Second, some policies impose a waiting period before they’ll cover major procedures. If you just enrolled in a new plan, you may need to wait 6 to 12 months before extraction benefits kick in. Check your specific policy’s summary of benefits or call the number on your insurance card to confirm your coverage, waiting period, and remaining annual maximum before scheduling.

Post-Procedure Costs

Your extraction bill isn’t quite the final number. Prescriptions for antibiotics and pain medication average about $30 total, and your dental insurance may or may not cover them. You’ll also want soft foods on hand for a few days of recovery, plus gauze and ice packs, though many offices send you home with a basic supply kit.

Follow-up visits are usually included in the extraction fee, but confirm this when you book. Complications like dry socket (where the blood clot dislodges from the extraction site) may require an additional office visit, though most surgeons handle these at no extra charge.

Paying Without Insurance

If you don’t have dental coverage, several options can make the cost more manageable. Many dental offices offer in-house payment plans that let you split the balance into monthly installments, often with no credit check and no interest. You typically pay a portion upfront and cover the rest over several months.

Third-party financing through services like CareCredit or buy-now-pay-later providers is another route. These work like medical credit lines with APRs ranging from 0% to about 36%, depending on your credit score and the plan you choose. Some offer promotional 0% interest periods of 6 to 24 months, but be careful: if you don’t pay off the balance before the promotional window closes, interest can apply retroactively to the full original amount.

Dental schools are also worth considering.
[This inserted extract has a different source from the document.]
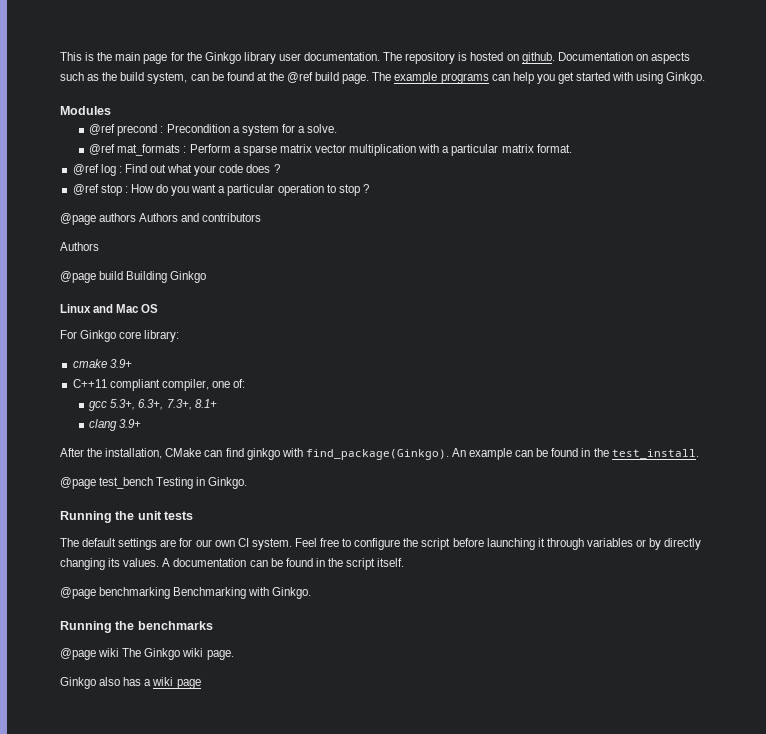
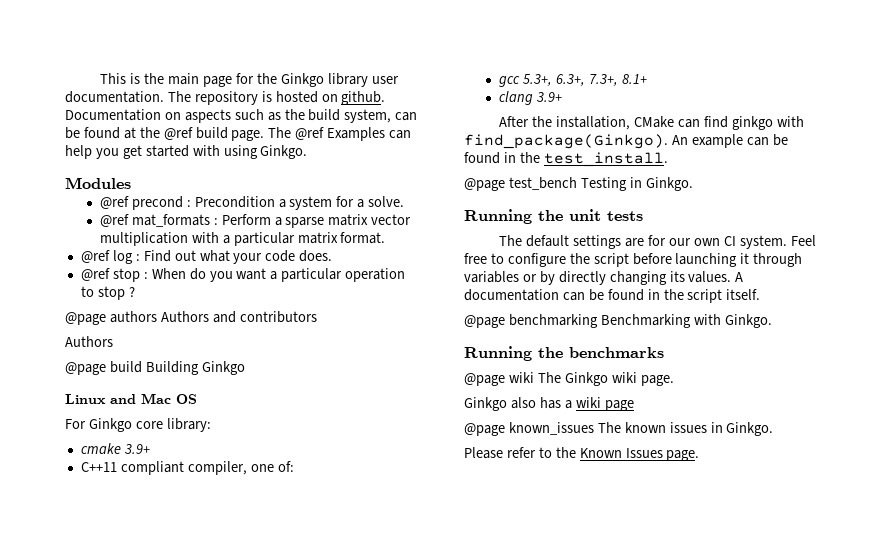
[394,72,489,84] example programs -> [295,127,386,141] @ref Examples
[246,164,280,173] does ? -> [299,250,333,262] does.
[130,184,154,193] How -> [151,268,186,279] When
(201, 684) none -> [464,422,774,436] [464,447,700,461] // @page known_issues The known issues in Ginkgo. // Please refer to the Known Issues page.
Teaching clinics at accredited dental schools perform extractions under faculty supervision at significantly reduced rates, though appointments may take longer and availability can be limited.

Estimating Your Total Cost

To get a realistic estimate before your appointment, add up the per-tooth extraction fees based on complexity, your preferred sedation type, and imaging costs. For a common scenario of four impacted wisdom teeth with IV sedation, that looks something like this: four surgical extractions at $300 to $500 each ($1,200 to $2,000), plus IV sedation ($250 to $500), plus a panoramic X-ray ($157 to $343), plus prescriptions ($30). That puts the range at roughly $1,637 to $2,873 before insurance.

With insurance covering 50% to 80%, your out-of-pocket share could drop to anywhere from $350 to $1,400, depending on your plan’s specifics and how much annual maximum you have left. The best way to narrow this down is to get a written treatment plan from the oral surgeon’s office, then submit it to your insurer for a pre-treatment estimate before you commit to a date.